Motivations - Methods - Goals


     More and more linguists develop today an interest in using and applying computational intelligence to their research on languages. The methods of Interactive Linguistics are aimed at describing natural languages using data mining techniques elaborated within the framework of the new paradigm of computation known as Knowledge Discovery in Databases (KDD). Indeed, it is important to build or logically reconstruct (enhance, integrate and formalise) theories of language in order to conceive meta-theoretical foundations which are necessary for making further progress in language studies. Interactive Linguistics is an attempt to provide the best research standards for the linguistic science following the example of building the semantic web in the field of information technology (IT).


      Two complementary mono- and multi-lingual approaches have been adopted in order to enhance the possibility of finding semantic features which would reveal knowledge general enough for building the future meta-ontology for linguistic semantics. Interactive Linguistics assumes interdisciplinary synergy involving scientific cooperation of linguists, psychologists, neurologists, logicians and computer science engineers. The task of linguists consists in an interactive (computer-aided) discovery of ontology-based definitions of feature structures. The KDD methods which have already been selected allow to make analysis more precise (fine-grained) using advanced technologies (and their combinations) such as algorithms of Decision Logic, Rough Set Theory and Formal Concept Analysis for symbolic data processing, on the one hand, and algorithms of Cluster and Factor Analyses for statistical data processing, on the other hand. The above mentioned algorithms together with database building tools were implemented in Semana software which was designed especially for linguists.

Two complementary Approaches:
      (A) Corpus linguistics (Text Mining), (B) Interactive Linguistics (KDD)

     The first attempt to use Semana was made in the framework of a 2-years bilateral French-Polish project CASK (Computer-aided Acquisition of Semantic Knowledge Project). Though very brief, this project brought positive results allowing to determine which data mining algorithms should be implemented and, in some cases, how they can be used by linguists. Some participants could collect a sufficiently representative number of examples of linguistic expressions and interactively develop sets of semantic descriptors. It is therefore reasonable to expect that the ontological inquiry will make it possible to conceive more powerful description devices.

Case study reference:

   Ontological Issues for Modelling Aspect


#2 17/10/12 00:06

Wlodarczyk A

Re: Motivations - Methods - Goals

Dr Zielinska D wrote:

For Włodarczyk and for myself, the System_w are the statistical laws (distributions) found in language, which can be established objectively and finding them belongs in sciences. The Process_W, is the mechanism, which underlies linguistic production, which, in a given environment, has resulted in the creation of the System_w, and keeps creating (adjusting) it in a way which can be objectively measured, albeit in statistical terms. The outcome of the Process_w, as it turns out, depends on the current state of the System_w and the environment. Therefore Process_w is not an idealized System_w the way competence is idealized performance. Additionally, since language “is an interface to cognitive processes”  (and has been constituted with them) thus the Processw and (consequently) the System_w can eventually be implied by bio-cognitive-social laws, along with the history of its creation.
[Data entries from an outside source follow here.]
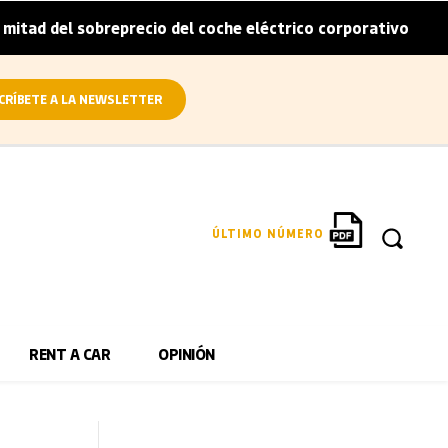
breprecio del coche eléctrico corporativo
Arval conviert
|
CRÍBETE A LA NEWSLETTER
ÚLTIMO NÚMERO
RENT A CAR
OPINIÓN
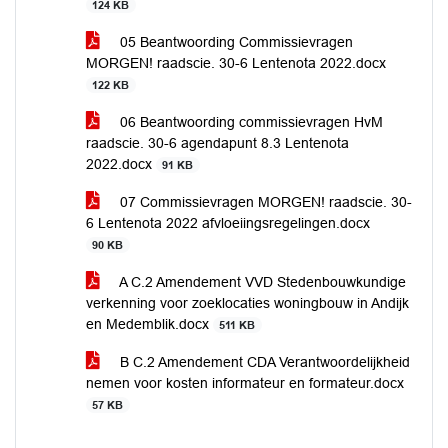
124 KB
05 Beantwoording Commissievragen
MORGEN! raadscie. 30-6 Lentenota 2022.docx
122 KB
06 Beantwoording commissievragen HvM
raadscie. 30-6 agendapunt 8.3 Lentenota
2022.docx
91 KB
07 Commissievragen MORGEN! raadscie. 30-
6 Lentenota 2022 afvloeiingsregelingen.docx
90 KB
A C.2 Amendement VVD Stedenbouwkundige
verkenning voor zoeklocaties woningbouw in Andijk
en Medemblik.docx
511 KB
B C.2 Amendement CDA Verantwoordelijkheid
nemen voor kosten informateur en formateur.docx
57 KB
In your contribution, you mentioned statistics. Indeed, Corpus Linguistics is, together with Quantitative Linguistics, are prolongation of the "data-oriented" trend in language studies. Data-oriented approaches in linguistics characterise the period where the proponents of the Generative hypothesis claimed to represent the rightly "theory-oriented" (because "formal") approach. And I agree: statistically discovered knowledge is most relevant. Nonetheless, it does not seem to me that we have learned much about the language structure itself within the Quantitative Linguistics framework. Corpus Linguistics is promising more because it utilises NLP-theoretically defined tasks and very powerful computer science tools. Hence, it became possible to collect data in huge databases and retrieve interesting information from these collections of data.
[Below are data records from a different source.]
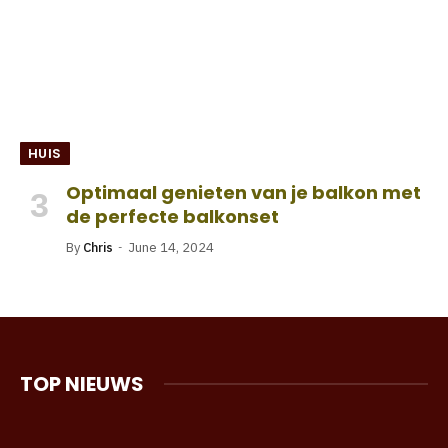
HUIS
Optimaal genieten van je balkon met
de perfecte balkonset
By
Chris
June 14, 2024
TOP NIEUWS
Interactive Linguistics is a natural extension of Corpus Linguistics. It starts at the point where text data (material knowledge) require to be (mostly) manually transformed into symbolical meta-data (attributive knowledge). In this framework, we use meta-theories and tools from research on Data Mining or more generally KDD (see also my previous post above). Obviously, we adopted also very powerful statistical algorithms which are implemented in [Semana] but we are also using symbolical processing techniques such as
(a) Rough-set theoretical (RST) together with Decision Logic (DL) devices for approximating objects and verifying our assumptions and
(b) Formal Concept Analysis (FCA) algorithms for modelling and visualising what we cannot see without it.